| Aim of the exercise |
Revise the items below by replacing "maximum and minimum" with "highest and lowest" and leaving everything else as it is. Omit the pictures from your answer.

| Supplied material |
=====

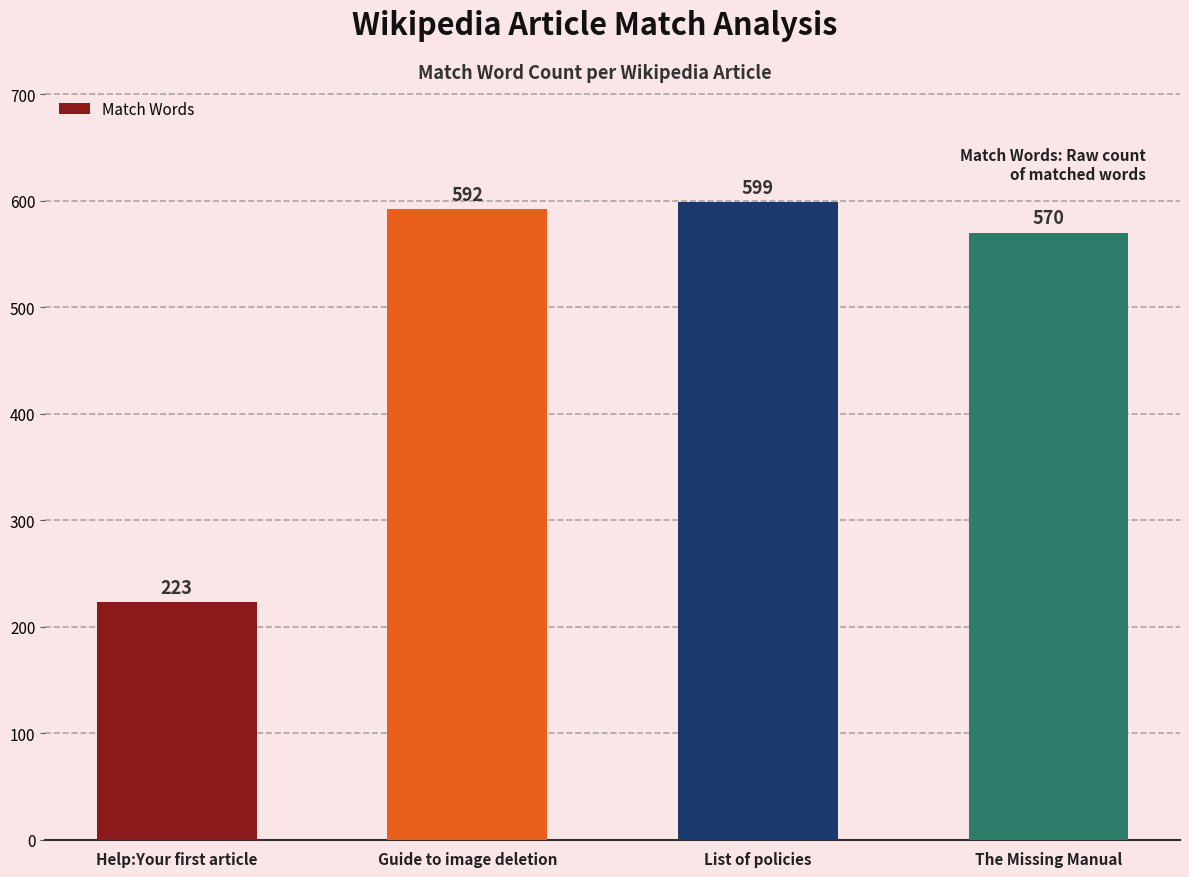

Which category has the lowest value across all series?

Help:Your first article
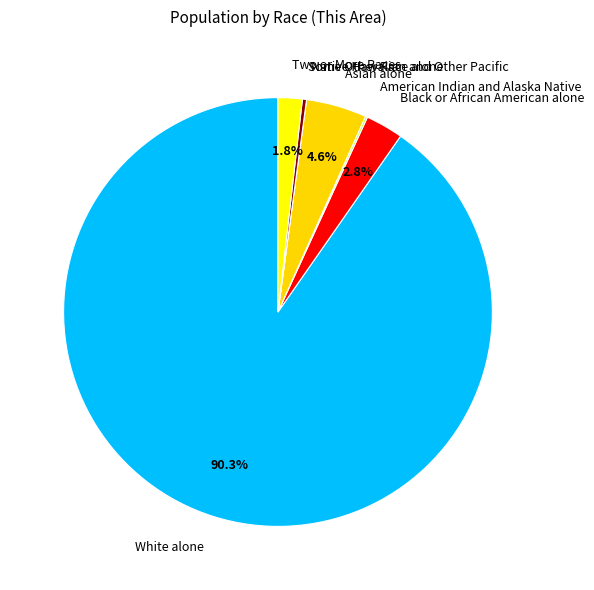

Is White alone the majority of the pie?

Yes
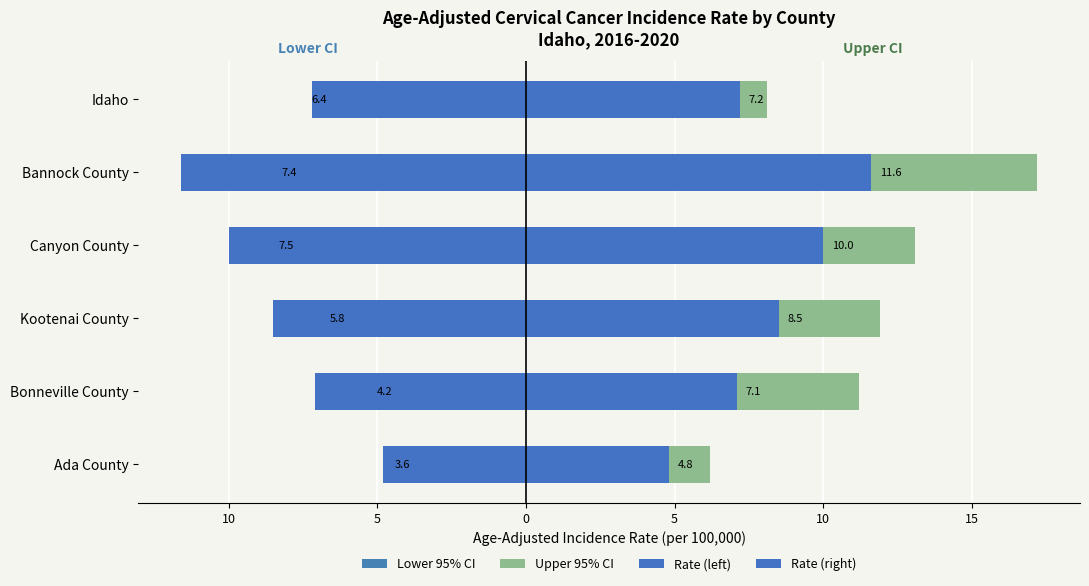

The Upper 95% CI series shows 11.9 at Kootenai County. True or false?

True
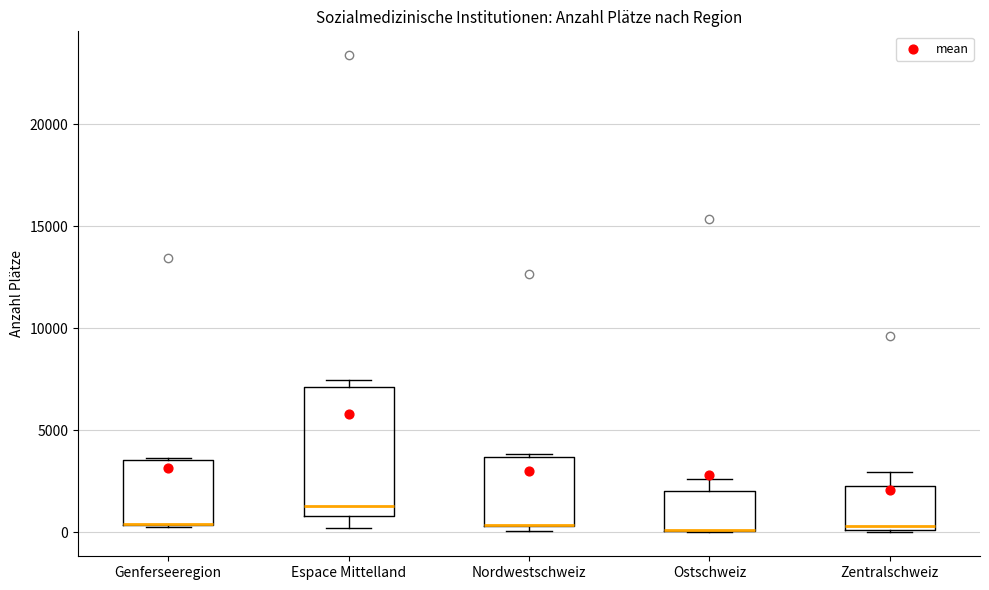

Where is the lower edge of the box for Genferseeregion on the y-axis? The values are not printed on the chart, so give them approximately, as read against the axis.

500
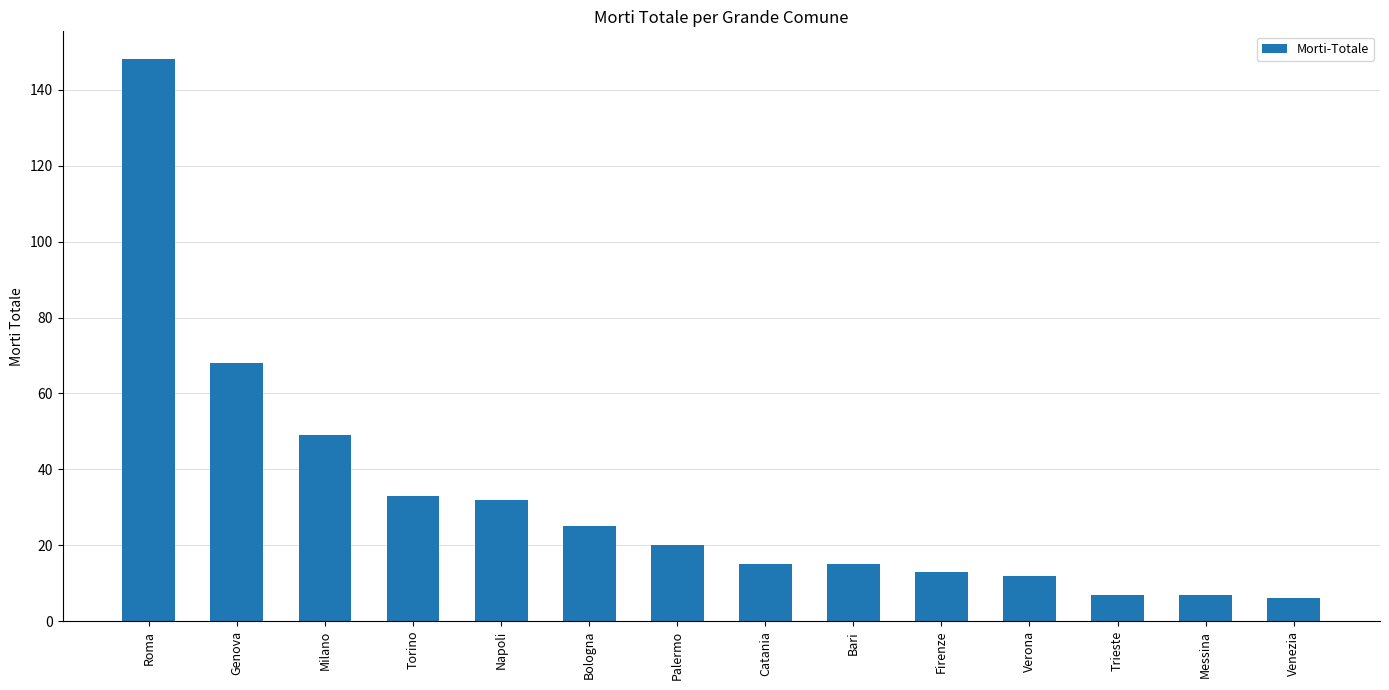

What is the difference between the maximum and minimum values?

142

=====

| Result below |
Which category has the lowest value across all series?

Help:Your first article

Is White alone the majority of the pie?

Yes

The Upper 95% CI series shows 11.9 at Kootenai County. True or false?

True

Where is the lower edge of the box for Genferseeregion on the y-axis? The values are not printed on the chart, so give them approximately, as read against the axis.

500

What is the difference between the highest and lowest values?

142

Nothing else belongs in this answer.